Other company and Circle LAB actors included David Arrow, Michael Ayr, Steve Bassett, Tanya Berezin, Craig Bockhorn, Maggie Burke, Marylouise Burke, Paul Butler, Lynn Cohen, Katherine Cortez, Cyndi Coyne, Cathryn Damon, Jack Davidson, Danielle Delgado, Jake Dengel, Anthony DiMaria, Pamela Dunlap, Claris Erickson, Neil Flanagan, Mary Lea Floden, Lindsey Ginter, Stephanie Gordon, Steve Gregan, Charles T. Harper, Michael Higgins, Ruby Holbrook, Jonathan Hogan, Laura Hughes, Ken Kliban, Zane Lasky, Bobo Lewis, Lou Liberatore, Robert LuPone, Sharon Madden, Jeff McCracken, Edward J. Moore, Jordan Mott, Bruce McCarty, Randy Noojin, Monica Parks, Burke Pearson, Michael Warren Powell, Scott Rymer, Sharon Schlarth, Richard Seff, Timothy Shelton, Ben Siegler, Nancy Snyder, June Stein, Ife Oshun, Brian Tarantina, Rob Thirkield, and Jimmie Ray Weeks, among others.

==Company members==
Company designers were John Lee Beatty and David Potts for sets, Dennis Parichy and Malcolm Sturchio for lights, Jennifer von Mayrhauser and Laura Crow for costumes, Chuck London and Stuart Warner for sound. Company composers have been Norman L. Berman, Jonathan Brielle, and Peter Kater. Company stage managers were Fred Reinglas, MA Howard and Denise Yaney. Production Managers included Earl Hughes, Jody Boese, Kate Stewart and Karen Potosnak.

==Program==
In 1979 Circle Rep returned to their original concept of rotating rep, producing two plays in repertory; Hamlet, and Schiller's Mary Stuart. By 1982 Circle Rep had outgrown its theater and began to present some works on other stages. Running parallel to the classics, Circle Rep became celebrated for its productions of new plays, particularly those in the style that has been labeled "lyric realism," with Lanford Wilson being the leading voice of the genre. Marshall W. Mason directed dozens of Wilson's plays starting with Balm in Gilead in 1965, Home Free! and The Madness of Lady Bright in London (1968) and continuing at Circle Rep with Sextet (Yes) in 1971.

==Projects==
In addition to major productions Circle Rep ran a Projects-in-Progress series called Circle Rep Lab. The Lab's Artistic Director was first Daniel Irvine, then Michael Warren Powell. At its height the Lab had over 300 active members (actors, writers directors and designers). Plays selected for this series received a week of rehearsal and a four-performance run. Several of these plays went on to become major productions the following season or at other theaters, and include such original stagings as Marsha Norman's 'Night, Mother, Bill C. Davis' Mass Appeal, and William M. Hoffman's As IS. [1]

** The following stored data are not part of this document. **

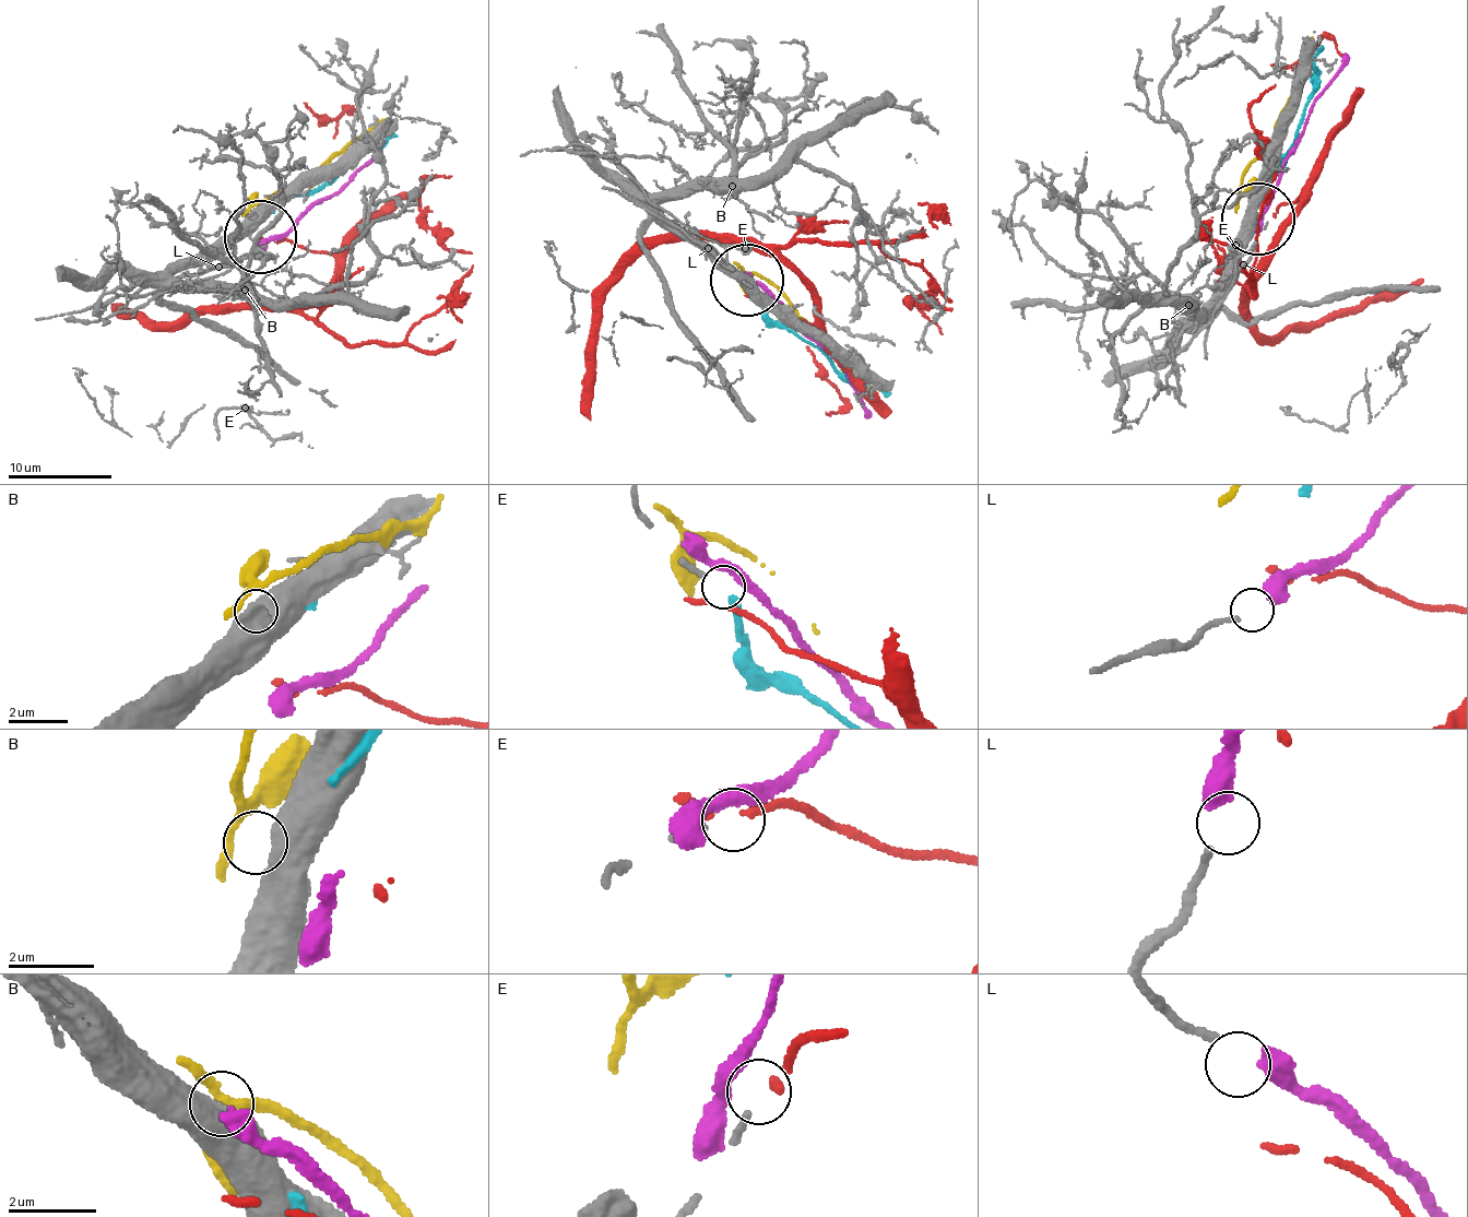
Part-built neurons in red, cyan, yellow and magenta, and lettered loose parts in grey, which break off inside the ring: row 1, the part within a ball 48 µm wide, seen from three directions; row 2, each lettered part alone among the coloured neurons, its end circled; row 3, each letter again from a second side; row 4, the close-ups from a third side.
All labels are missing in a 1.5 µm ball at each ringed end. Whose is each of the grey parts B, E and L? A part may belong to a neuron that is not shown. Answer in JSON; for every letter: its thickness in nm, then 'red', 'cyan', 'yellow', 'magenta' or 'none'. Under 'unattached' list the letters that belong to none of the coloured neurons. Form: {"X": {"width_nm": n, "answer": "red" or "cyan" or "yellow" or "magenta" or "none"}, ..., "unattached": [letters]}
{"B": {"width_nm": 600, "answer": "none"}, "E": {"width_nm": 170, "answer": "none"}, "L": {"width_nm": 170, "answer": "magenta"}, "unattached": ["B", "E"]}

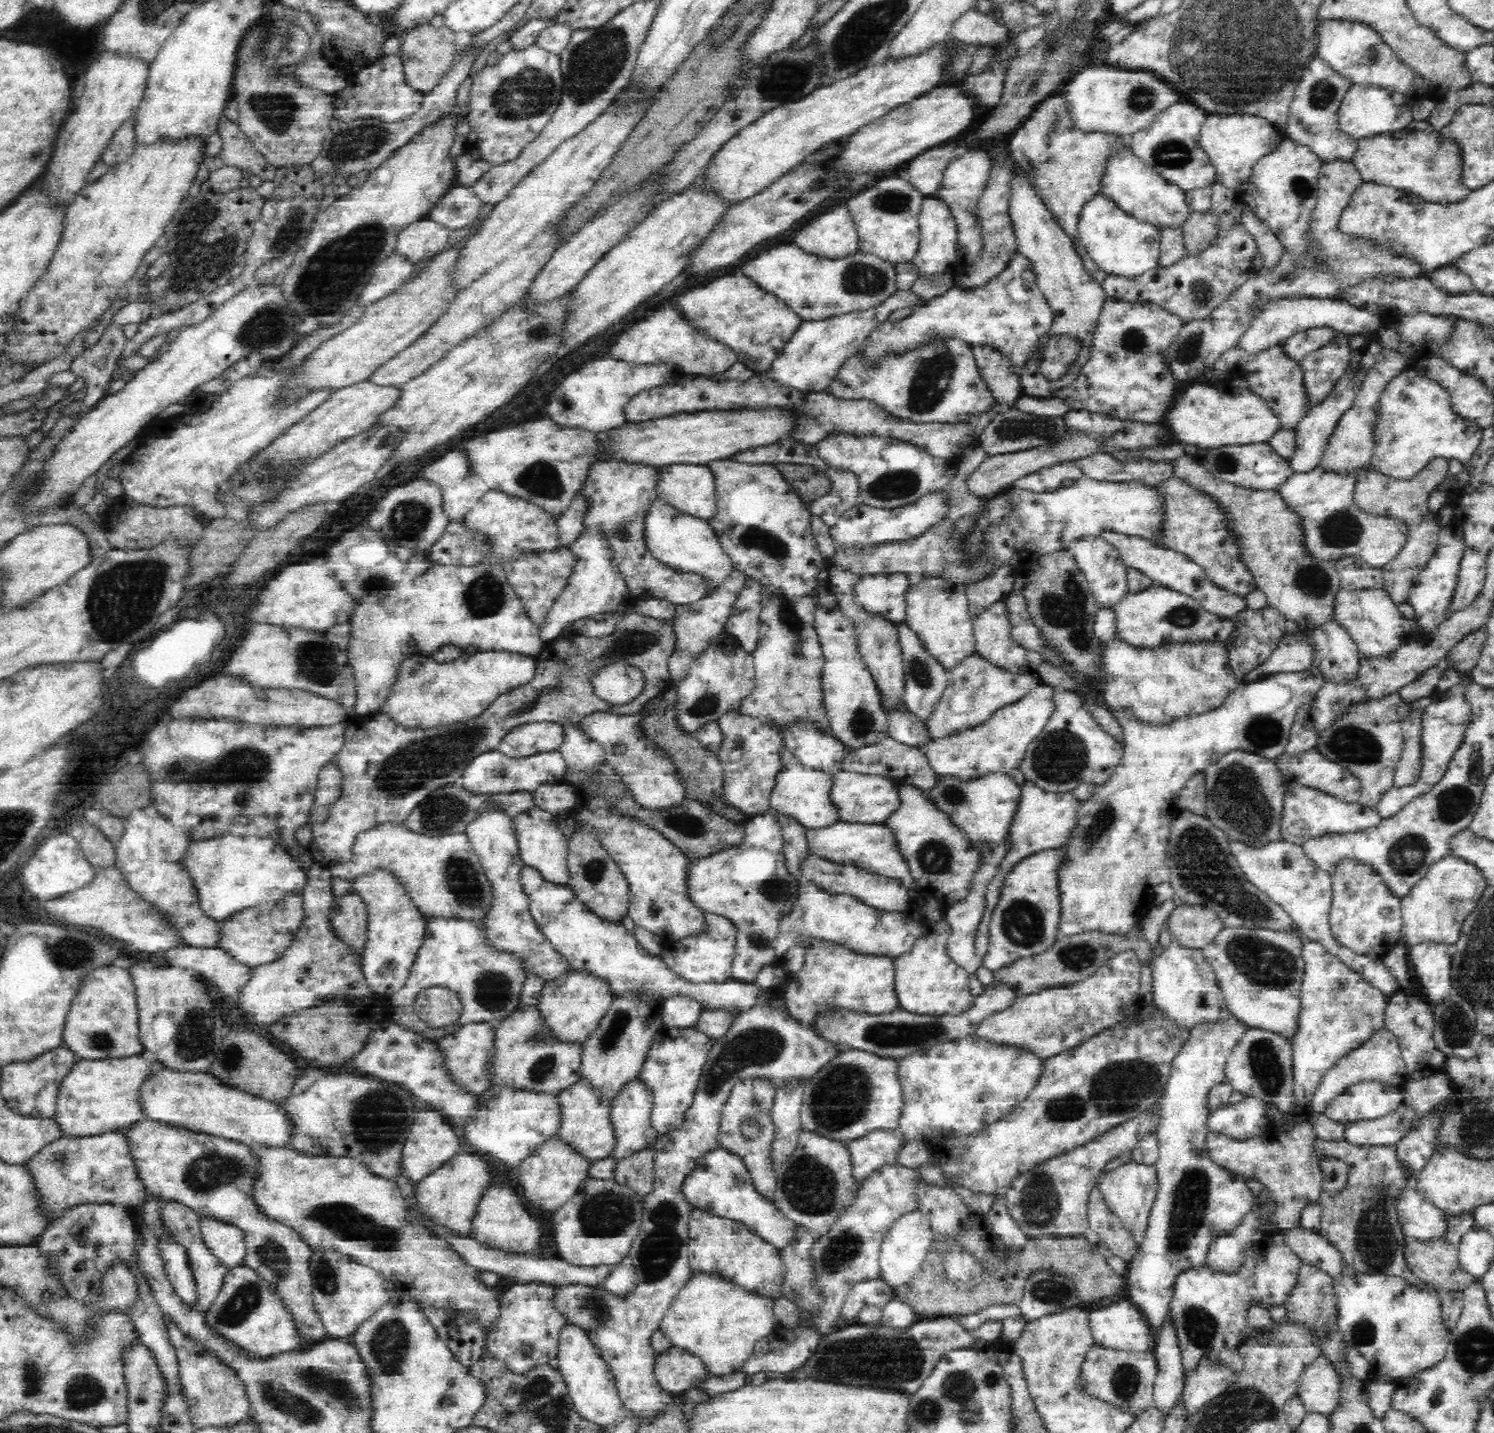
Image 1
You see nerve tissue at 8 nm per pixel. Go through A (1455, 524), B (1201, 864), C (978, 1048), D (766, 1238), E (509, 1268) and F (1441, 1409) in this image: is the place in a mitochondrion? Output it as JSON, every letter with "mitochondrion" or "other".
{"A":"other","B":"mitochondrion","C":"other","D":"other","E":"other","F":"other"}

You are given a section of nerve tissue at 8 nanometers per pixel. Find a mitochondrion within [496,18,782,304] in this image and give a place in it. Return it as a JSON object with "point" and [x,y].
{"point":[594,63]}

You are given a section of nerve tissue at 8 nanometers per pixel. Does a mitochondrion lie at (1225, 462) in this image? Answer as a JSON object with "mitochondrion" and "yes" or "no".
{"mitochondrion":"yes"}

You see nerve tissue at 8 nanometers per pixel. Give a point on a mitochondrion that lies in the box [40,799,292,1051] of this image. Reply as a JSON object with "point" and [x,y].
{"point":[70,953]}

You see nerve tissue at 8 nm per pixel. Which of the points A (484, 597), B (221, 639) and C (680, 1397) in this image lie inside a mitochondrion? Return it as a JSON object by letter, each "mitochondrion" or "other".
{"A":"mitochondrion","B":"other","C":"other"}

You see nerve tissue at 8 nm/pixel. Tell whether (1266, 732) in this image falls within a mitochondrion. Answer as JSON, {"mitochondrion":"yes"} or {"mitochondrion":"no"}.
{"mitochondrion":"yes"}

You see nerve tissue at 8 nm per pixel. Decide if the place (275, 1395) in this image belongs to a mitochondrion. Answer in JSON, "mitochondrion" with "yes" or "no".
{"mitochondrion":"yes"}

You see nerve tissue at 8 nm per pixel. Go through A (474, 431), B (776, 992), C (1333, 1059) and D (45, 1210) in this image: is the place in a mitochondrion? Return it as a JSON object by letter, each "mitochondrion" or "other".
{"A":"other","B":"other","C":"other","D":"other"}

The literary office, headed by B. Rodney Marriott and followed by Milan Stitt, was one of the few that read unsolicited scripts and plays and responded with detailed criticism. To the end of developing scripts and plays, the company ran two reading series, Friday Readings and Extended Readings.

The company collaborated with the Dramatists Guild on a series called Young Playwrights Festival, founded by Stephen Sondheim and Gerald Chapman in 1981. For the festival, ten plays with writers ranging from 8 to 18 were chosen for full production or staged readings. Plays were produced at Circle Rep with professional actors. Among the playwrights were Kenneth Lonergan and Jonathan Marc Sherman.

Michael Warren Powell became the artistic director of a successor company, Circle East, which continued the work of the LAB until Powell's death in 2016.